Speaker
Description
Achieving the climate neutrality objective necessitates a fundamental transformation of the electricity sector. This, in turn, requires a comprehensive system value assessment of low-emission technologies, including variable renewable energy sources (VRES), nuclear power, and electricity storage. Policy and investment decisions should account not only for the deployment of new assets but also for the implications of existing infrastructure and associated sunk costs. Furthermore, the flexibility constraints and costs of nuclear power must be critically examined.
We develop a mixed-integer optimization model that incorporates discrete investment decisions for nuclear power plants, along with binary operational constraints capturing the status of each unit. These reflect economically driven load variations, temporary shutdowns, maintenance periods, and flexibility limitations linked to the nuclear fuel cycle. Other technologies—such as VRES, fossil-fired gas power plants, short-term battery storage, and long-term hydrogen storage—are represented using linear constraints.
In a case study, we explore multiple energy system scenarios and evaluate both the composition of the optimal asset portfolio and spot market outcomes in the electricity and hydrogen sectors. In particular, we conduct a sensitivity analysis across different CO₂ price levels and hydrogen demand trajectories.
Preliminary findings suggest that higher CO₂ prices and increasing hydrogen demand significantly amplify the need for supply-side flexibility.
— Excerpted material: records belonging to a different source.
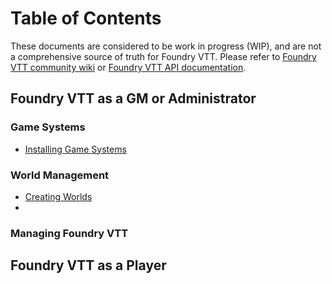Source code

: # Table of Contents

These documents are considered to be work in progress (WIP), and are not a comprehensive source of truth for Foundry VTT. Please refer to [Foundry VTT community wiki](https://foundryvtt.wiki/en/home) or [Foundry VTT API documentation](https://foundryvtt.com/api/). 

## Foundry VTT as a GM or Administrator


### Game Systems
* [Installing Game Systems](./game-systems/installing-game-systems.md)


### World Management
* [Creating Worlds](./world-management/create-a-world.md)
* 


### Managing Foundry VTT


## Foundry VTT as a Player
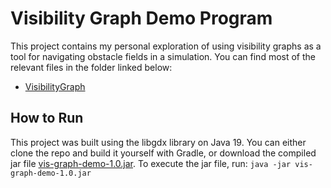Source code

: # Visibility Graph Demo Program
This project contains my personal exploration of using visibility graphs as a 
tool for navigating obstacle fields in a simulation. You can find most of the
relevant files in the folder linked below:

- [VisibilityGraph](core/src/com/mygdx/game/visibilitygraph)

## How to Run
This project was built using the libgdx library on Java 19.
You can either clone the repo and build it yourself with Gradle, or download the
compiled jar file [vis-graph-demo-1.0.jar](standalone/vis-graph-demo-1.0.jar).
To execute the jar file, run: 
`java -jar vis-graph-demo-1.0.jar`

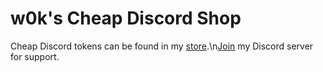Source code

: # w0k's Cheap Discord Shop
Cheap Discord tokens can be found in my [store](https://sellix.io/w0k).\n[Join](https://discord.com/invite/d2mrmuCjeP) my Discord server for support.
In scenarios where nuclear plants are assumed to be flexible, their ability to modulate output becomes increasingly valuable as VRES penetration rises, contributing to system balancing during periods of low wind or solar availability. Conversely, when nuclear generation is modeled as inflexible, the system relies more heavily on VRES expansion and battery storage, which emerge as more cost-effective investment options.
Overall, the results highlight the importance of accounting for operational flexibility in long-term energy planning, particularly in countries with legacy nuclear capacity, as it can substantially affect optimal pathways toward a climate-neutral electricity system.
Natalia Goryashchenko is a PhD student in the Energy Systems and Market Design Lab at the Technical University of Nuremberg, under the supervision of Prof. Dr. Veronika Grimm. Her research focuses on electricity market optimization, low-carbon generation technologies, and flexibility options such as nuclear power, renewable integration, and hydrogen storage in climate-neutral energy systems.